Shida Kazuhito
Tohoku University Biomedical Engineering Research Organization, Sendai 980-8575, Japan.
Genome Inform. 2006;17(2):3-13.
The difficulties of computational discovery of transcription factor binding sites (TFBS) are well represented by (l, d) planted motif challenge problems. Large d problems are difficult, particularly for profile-based motif discovery algorithms. Their local search in the profile space is apparently incompatible with subtle motifs and large mutational distances between the motif occurrences. Herein, an improved profile-based method called GibbsDST is described and tested on (15,4), (12,3), and (18,6) challenging problems. For the first time for a profile-based method, its performance in motif challenge problems is comparable to that of Random Projection. It is noteworthy that GibbsDST outperforms a pattern-based algorithm, WINNOWER, in some cases. Effectiveness of GibbsDST using a biological dataset as an example and its possible extension to more realistic evolution models are also introduced.

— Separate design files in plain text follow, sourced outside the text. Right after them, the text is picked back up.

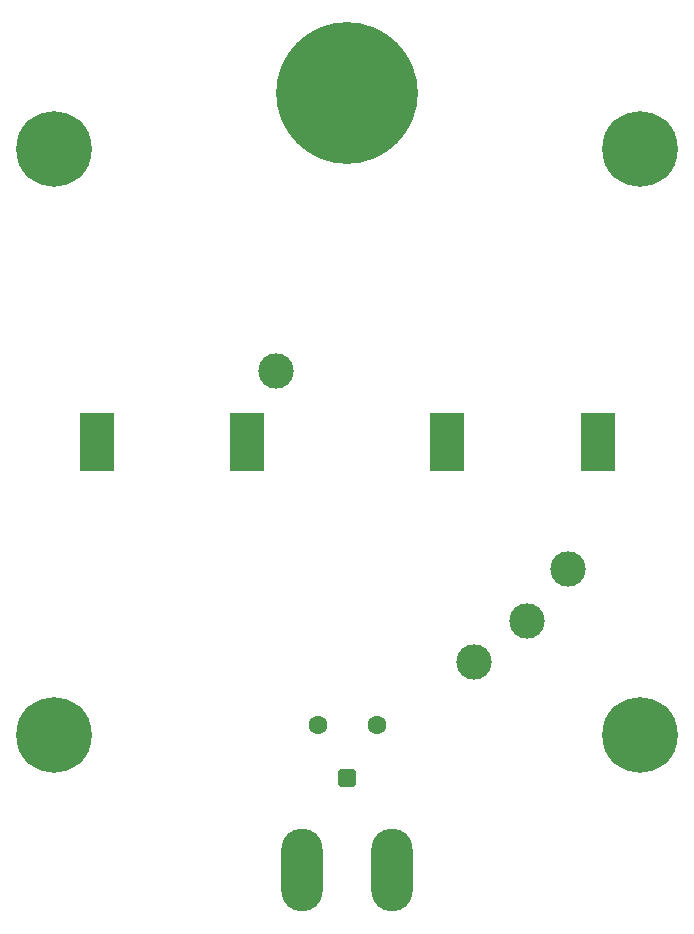
<source format=gbr>
%TF.GenerationSoftware,KiCad,Pcbnew,8.0.6*%
%TF.CreationDate,2025-01-31T16:57:08-05:00*%
%TF.ProjectId,Wire Spool Antenna V1.2,57697265-2053-4706-9f6f-6c20416e7465,rev?*%
%TF.SameCoordinates,Original*%
%TF.FileFunction,Copper,L2,Bot*%
%TF.FilePolarity,Positive*%
%FSLAX46Y46*%
G04 Gerber Fmt 4.6, Leading zero omitted, Abs format (unit mm)*
G04 Created by KiCad (PCBNEW 8.0.6) date 2025-01-31 16:57:08*
%MOMM*%
%LPD*%
G01*
G04 APERTURE LIST*
G04 Aperture macros list*
%AMRoundRect*
0 Rectangle with rounded corners*
0 $1 Rounding radius*
0 $2 $3 $4 $5 $6 $7 $8 $9 X,Y pos of 4 corners*
0 Add a 4 corners polygon primitive as box body*
4,1,4,$2,$3,$4,$5,$6,$7,$8,$9,$2,$3,0*
0 Add four circle primitives for the rounded corners*
1,1,$1+$1,$2,$3*
1,1,$1+$1,$4,$5*
1,1,$1+$1,$6,$7*
1,1,$1+$1,$8,$9*
0 Add four rect primitives between the rounded corners*
20,1,$1+$1,$2,$3,$4,$5,0*
20,1,$1+$1,$4,$5,$6,$7,0*
20,1,$1+$1,$6,$7,$8,$9,0*
20,1,$1+$1,$8,$9,$2,$3,0*%
G04 Aperture macros list end*
%TA.AperFunction,WasherPad*%
%ADD10R,3.000000X5.000000*%
%TD*%
%TA.AperFunction,ComponentPad*%
%ADD11C,3.000000*%
%TD*%
%TA.AperFunction,ComponentPad*%
%ADD12C,6.400000*%
%TD*%
%TA.AperFunction,ConnectorPad*%
%ADD13C,12.000000*%
%TD*%
%TA.AperFunction,ComponentPad*%
%ADD14C,1.600000*%
%TD*%
%TA.AperFunction,ComponentPad*%
%ADD15RoundRect,0.400000X0.400000X0.400000X-0.400000X0.400000X-0.400000X-0.400000X0.400000X-0.400000X0*%
%TD*%
%TA.AperFunction,ComponentPad*%
%ADD16O,3.500000X7.000000*%
%TD*%
G04 APERTURE END LIST*
D10*
%TO.P,T1,*%
%TO.N,*%
X78786797Y-100000000D03*
X91514719Y-100000000D03*
X108485281Y-100000000D03*
X121213203Y-100000000D03*
D11*
%TO.P,T1,1,AA*%
%TO.N,Net-(J2-In)*%
X110748023Y-118667619D03*
%TO.P,T1,2,AB*%
%TO.N,GND*%
X115202796Y-115202796D03*
%TO.P,T1,3,SA*%
X118667619Y-110748023D03*
%TO.P,T1,4,SB*%
%TO.N,Net-(T1-SB)*%
X93989592Y-93989592D03*
%TD*%
D12*
%TO.P,H1,1,1*%
%TO.N,Net-(T1-SB)*%
X100000000Y-70500000D03*
D13*
X100000000Y-70500000D03*
%TD*%
D12*
%TO.P,H5,1,1*%
%TO.N,GND*%
X124800000Y-75200000D03*
%TD*%
D14*
%TO.P,C1,1*%
%TO.N,Net-(J2-In)*%
X102500000Y-124000000D03*
%TO.P,C1,2*%
%TO.N,GND*%
X97500000Y-124000000D03*
%TD*%
D12*
%TO.P,H3,1,1*%
%TO.N,GND*%
X75200000Y-124800000D03*
%TD*%
%TO.P,H2,1,1*%
%TO.N,GND*%
X124800000Y-124800000D03*
%TD*%
%TO.P,H6,1,1*%
%TO.N,GND*%
X75200000Y-75200000D03*
%TD*%
D15*
%TO.P,J2,1,In*%
%TO.N,Net-(J2-In)*%
X100000000Y-128500000D03*
D16*
%TO.P,J2,2,Ext*%
%TO.N,GND*%
X103800000Y-136300000D03*
X96200000Y-136300000D03*
%TD*%
M02*

</source>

转录因子结合位点(TFBS)的计算发现难题在(l,d)植入基序挑战问题中得到了充分体现。大d值的问题很难解决,尤其是对于基于轮廓的基序发现算法而言。它们在轮廓空间中的局部搜索显然与微妙的基序以及基序出现之间的大突变距离不兼容。本文描述了一种改进的基于轮廓的方法GibbsDST,并在(15,4)、(12,3)和(18,6)挑战问题上进行了测试。对于基于轮廓的方法来说,这是首次其在基序挑战问题中的性能与随机投影相当。值得注意的是,在某些情况下,GibbsDST优于基于模式的算法WINNOWER。还介绍了以生物数据集为例的GibbsDST的有效性及其对更现实进化模型的可能扩展。